The reduction was performed under current-controlled conditions using the reference electrode to ensure that the anode potential did not approach the chlorine evolution potential. The cell was operated for 16 hours. The reduction product at the end of the run consisted of a shiny metallic layer at the bottom of the cell and above the layer of gray particles finely distributed in the electrolyte. XRD analysis of the gray layer indicated NdOCl. Chemical analysis of the metallic layer indicated neodymium metal in the reduction product.
By intermittently checking the appropriate reference electrode-anode potential or reference electrode-cathode potential, harmful side reactions may be prevented, i.e. chlorine production at the anode or reductant metal production at the cathode, such as lithium or calcium. Generally, the dissolved oxide concentration (such as Li2O) is maintained substantially constant throughout the cell operation, such as at 0.5-1 weight percent. However, at the end of cell operation, the operating conditions may vary substantially as the dissolved oxide concentration may be driven toward zero. Under these conditions, the anode material may be changed from an oxygen-stable anode of Pt (as an example) to a chlorine-stable anode, such as SnO2 or graphite. The SnO2 anode is stable for both oxygen and chlorine evolution.
The dissolved oxide concentration can be monitored by intermittently analyzing melt samples of the electrolyte or using a Li2O-saturated Ni/NiO reference electrode for the LiCl system or a CaO-saturated Ni/NiO reference electrode for the CaCl2 system. Generally, for UO2 reduction in the LiCl system, the dissolved oxide (Li2O) concentration is maintained in the 0.5-1 weight percent range. Dissolved oxide concentrations will differ for different oxide reductions and electrolytes. As understood, in order to reduce some rare earth oxides, the dissolved oxide concentration may be lower, for instance less than about 0.05 wt. %.

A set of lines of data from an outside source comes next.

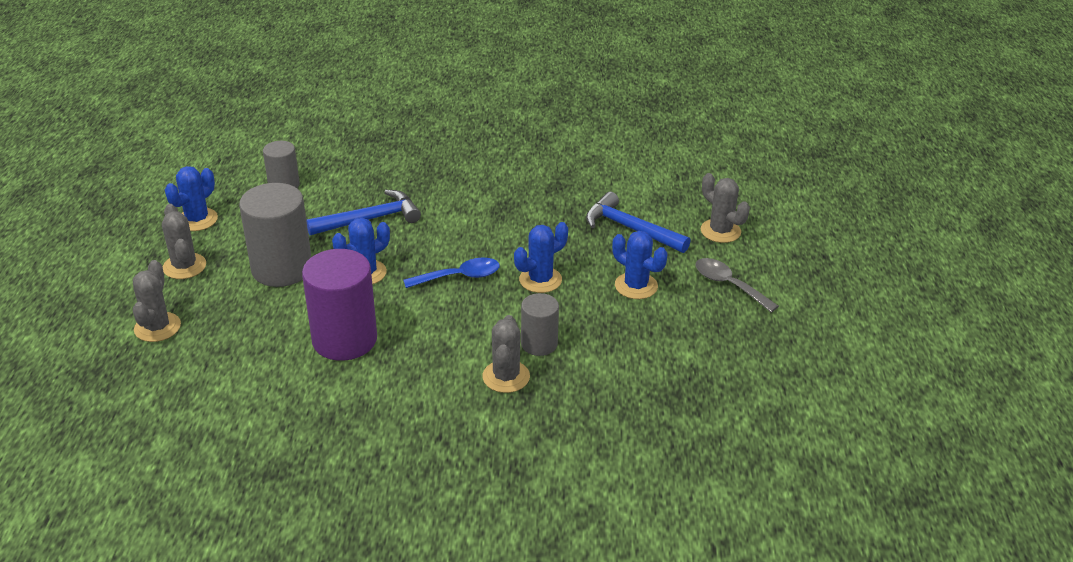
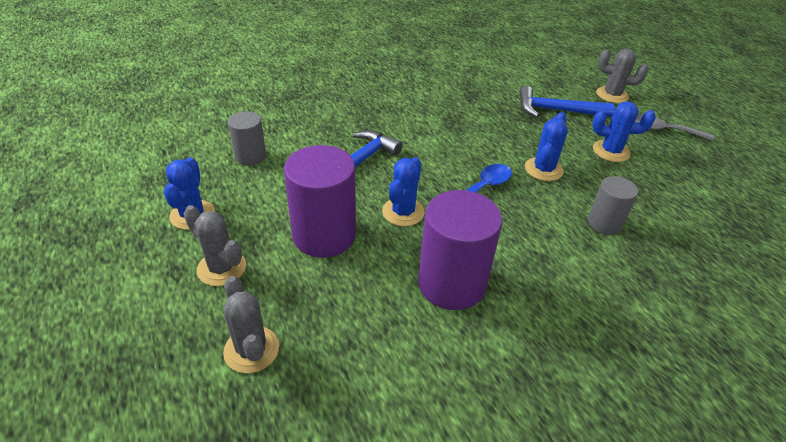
camera: 30 degrees left, 5 degrees up
grey cylinder [239,183,311,287] -> purple cylinder [284,145,356,258]
grey cactus [483,315,530,393] -> none

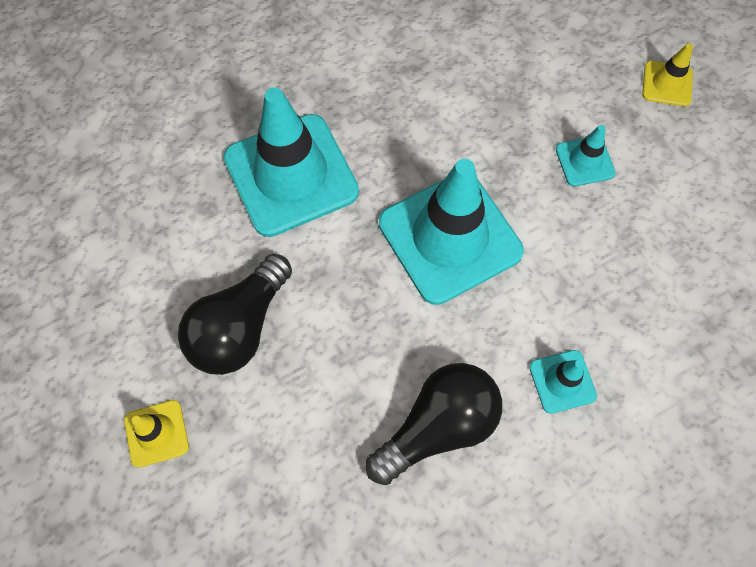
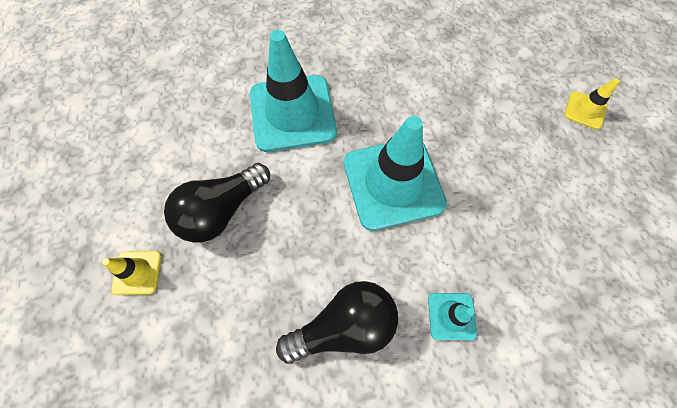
camera: 15 degrees right, 0 degrees up
turquoise traffic cone [556,125,616,187] -> none

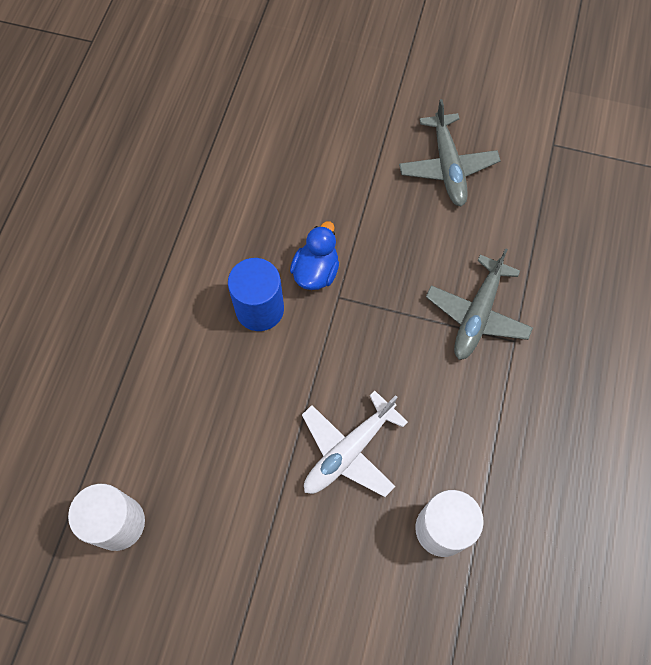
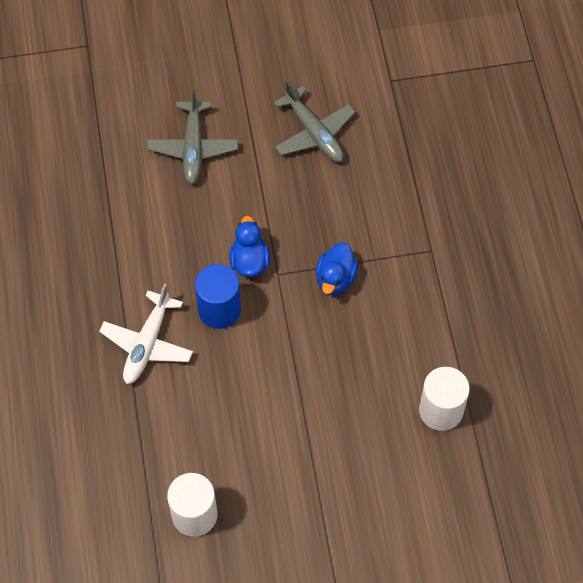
camera: 25 degrees left, 5 degrees down
white plane [302,391,408,497] -> white plane moved to [99,284,193,384]
grey plane [426,248,533,360] -> grey plane moved to [147,88,238,184]
none -> blue duck [316,243,358,295]

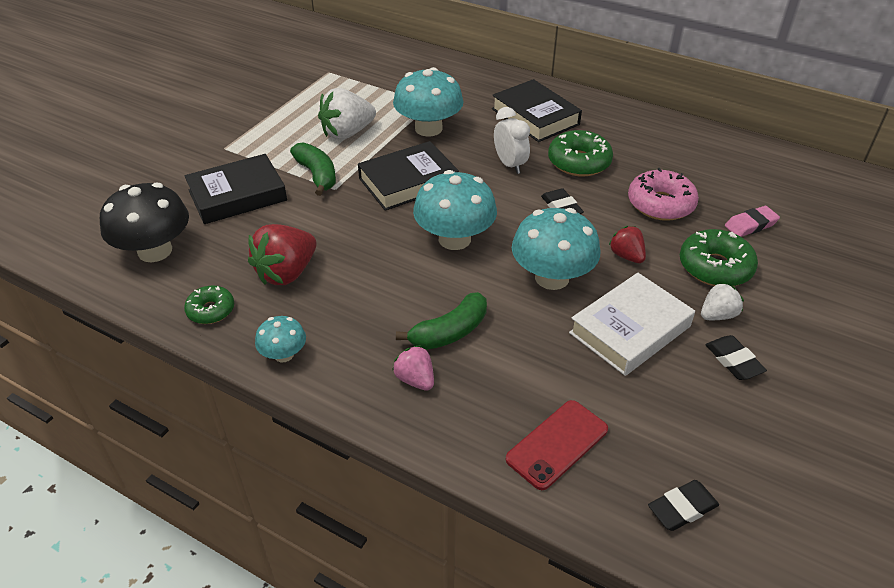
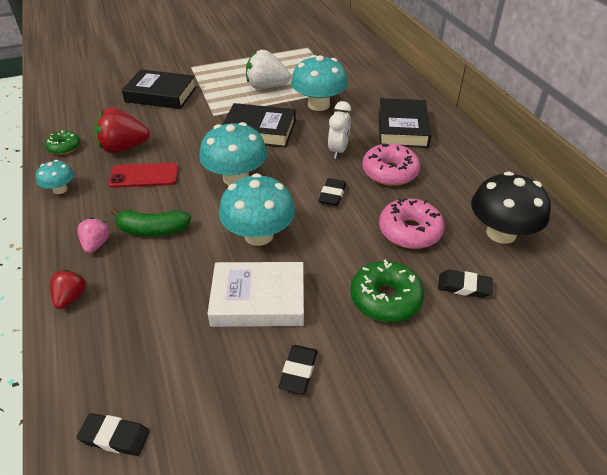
camera: 40 degrees right, 0 degrees up
black mushroom [100,182,189,262] -> black mushroom moved to [471,172,551,244]
green banana [290,143,336,196] -> none
red phone [506,400,608,490] -> red phone moved to [108,163,179,188]
green donut [548,130,613,177] -> pink donut [362,143,420,186]
red strawberry [609,226,646,263] -> red strawberry moved to [50,269,86,309]
white strawberry [701,282,744,320] -> none
pink eraser [725,206,780,237] -> black eraser [438,270,493,298]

Another aspect of the invention is using potential relaxation on open circuit by current interruption to determine product composition, that is whether only oxide is in the cathode or only metal or mixed oxide and metal. For instance, FIGS. 4 and 5 show different relaxation curves indicating (a) all oxide, (b) all metal or (c) mixed metal and oxide.
While there has been disclosed what is considered to be the preferred embodiment of the present intention, it is understood that various changes in the details may be made without departing from the spirit, or sacrificing any of the advantages of the present invention.